Ha perfettamente ragione il poeta a respingere energicamente ogni tentativo di caratterizzazione
folcloristica della sua opera. Si può affermare che il poeta tursitano fa un uso lirico di
materiali epici, in questo ancora una volta vicino a Pasolini, che è probabilmente l'autore che
nel panorama dialettale contemporaneo presenta maggiori affinità con lui.
A questa assenza di storicità della lirica di Pierro fa riscontro un recupero della materia
memoriale, che passa preferibilmente atraverso gli strati subliminali: affioramento repentino,
visione, presagio, visitazione notturna, incubo, ossessione. È stata notata da molti interpreti
la tendenza da parte del poeta ad assimilarsi agli animali o addirittura agli oggetti inanimati.

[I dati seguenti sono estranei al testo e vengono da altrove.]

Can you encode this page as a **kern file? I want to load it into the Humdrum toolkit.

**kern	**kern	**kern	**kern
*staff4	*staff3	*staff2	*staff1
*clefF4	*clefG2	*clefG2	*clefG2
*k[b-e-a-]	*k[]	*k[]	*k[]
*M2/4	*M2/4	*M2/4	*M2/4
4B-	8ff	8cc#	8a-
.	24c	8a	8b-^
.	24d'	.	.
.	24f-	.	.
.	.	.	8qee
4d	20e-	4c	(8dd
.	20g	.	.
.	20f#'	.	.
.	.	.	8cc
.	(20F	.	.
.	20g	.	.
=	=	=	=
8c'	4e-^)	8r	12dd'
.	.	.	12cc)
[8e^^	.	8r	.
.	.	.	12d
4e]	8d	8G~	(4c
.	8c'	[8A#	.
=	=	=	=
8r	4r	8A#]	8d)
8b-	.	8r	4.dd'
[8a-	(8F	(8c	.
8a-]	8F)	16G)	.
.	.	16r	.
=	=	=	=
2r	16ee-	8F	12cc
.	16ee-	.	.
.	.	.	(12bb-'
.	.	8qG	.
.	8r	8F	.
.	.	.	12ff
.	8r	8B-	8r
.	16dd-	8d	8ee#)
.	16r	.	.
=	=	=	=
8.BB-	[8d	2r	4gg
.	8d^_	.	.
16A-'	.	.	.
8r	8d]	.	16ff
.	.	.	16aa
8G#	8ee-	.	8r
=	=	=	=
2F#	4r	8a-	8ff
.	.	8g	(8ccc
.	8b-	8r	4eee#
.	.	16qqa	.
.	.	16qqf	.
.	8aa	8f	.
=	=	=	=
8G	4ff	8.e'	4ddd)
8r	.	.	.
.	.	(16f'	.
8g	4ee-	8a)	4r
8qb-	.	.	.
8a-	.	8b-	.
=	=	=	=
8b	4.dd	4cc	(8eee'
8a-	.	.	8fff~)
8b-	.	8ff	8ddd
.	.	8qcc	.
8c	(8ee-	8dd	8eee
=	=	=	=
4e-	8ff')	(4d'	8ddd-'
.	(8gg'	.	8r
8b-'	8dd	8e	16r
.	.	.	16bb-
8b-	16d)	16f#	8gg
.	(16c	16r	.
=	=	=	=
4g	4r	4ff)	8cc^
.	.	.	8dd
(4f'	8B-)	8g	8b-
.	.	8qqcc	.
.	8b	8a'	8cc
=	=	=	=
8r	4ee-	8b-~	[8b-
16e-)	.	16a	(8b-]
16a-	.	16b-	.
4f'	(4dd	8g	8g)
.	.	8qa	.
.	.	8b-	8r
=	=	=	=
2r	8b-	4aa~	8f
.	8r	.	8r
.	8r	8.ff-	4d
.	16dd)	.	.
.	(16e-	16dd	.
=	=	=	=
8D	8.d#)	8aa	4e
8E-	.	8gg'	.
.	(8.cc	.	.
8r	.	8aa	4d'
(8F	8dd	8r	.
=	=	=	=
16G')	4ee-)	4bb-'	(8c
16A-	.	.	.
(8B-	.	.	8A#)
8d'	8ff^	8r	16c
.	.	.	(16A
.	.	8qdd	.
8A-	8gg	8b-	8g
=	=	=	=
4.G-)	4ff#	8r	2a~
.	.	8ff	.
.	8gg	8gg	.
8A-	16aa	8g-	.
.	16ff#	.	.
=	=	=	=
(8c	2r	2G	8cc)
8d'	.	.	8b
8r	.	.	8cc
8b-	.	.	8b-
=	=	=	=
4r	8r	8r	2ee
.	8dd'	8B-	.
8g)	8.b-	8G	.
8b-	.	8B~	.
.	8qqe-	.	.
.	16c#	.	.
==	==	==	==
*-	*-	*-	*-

Altrettanto costante appare il raffronto fra il proprio destino e le manifestazioni
del mondo naturale (si tratta di tipici fenomeni del magismo, come il sincretismo
io-non io e l'egomorfismo). La poesia di Pierro è dominata infatti da un bisogno
di fuga dalla coscienza, in quanto rifiuto dell'individuazione e abbandono invece
al grembo rassicurante del paese materno. Alla responsabilità e alla storia [...]
Pierro oppone il rifugio nel mito. [...]
Particolarmente sorprendente in questo quadro di disgregazione psicologica l'innestarsi
di una linea destinata ad avere una notevole fortuna nell'opera di Pierro: quella del
canzoniere amoroso (si vedano soprattutto I 'nnammurète, Eccò 'a morte?, Nu belle
fatte). In realtà all'origine del tema erotico sembra operare la stessa logica allegorizzante
rilevata in rapporto al tema del paese. Mi sembra abbastanza significativo che anche l'esperienza
amorosa sia invariabilmente vissuta al passato, soprattutto in quanto sofferenza seguente l'abbandono
e che la figura femminile venga mantenuta in un persistente anonimato. Ancora una volta si ha la sensazione
di trovarsi in presenza di una diversa affabulazione dello stesso trauma materno. [...]
La poesia dialettale di Pierro, allo stesso modo in cui fornisce l'impressione di un risultato perfettamente
maturo fino dal suo esordio, in linea con l'immobilità tematica che la contraddistingue non appare segnata
da alcuno sviluppo. I diversi libri, più che le fasi di una evoluzione, sembrano le tappe di un progressivo
affinamento lirico. Scandita dalla ricorrenza di poche immagini, di alcune essenziali parole-chiave,
di situazioni psicologiche che si ripetono, la poesia di Pierro si muove fra il monologo amoroso, il diario
lirico e quella che per brevità possiamo chiamare la realtà antropologica tursitana, senza che si possa
riconoscere una tendenza predominante. [...]
* In Poeti dialettali del Novecento, Einaudi, Torino 1987, pp. 233-240.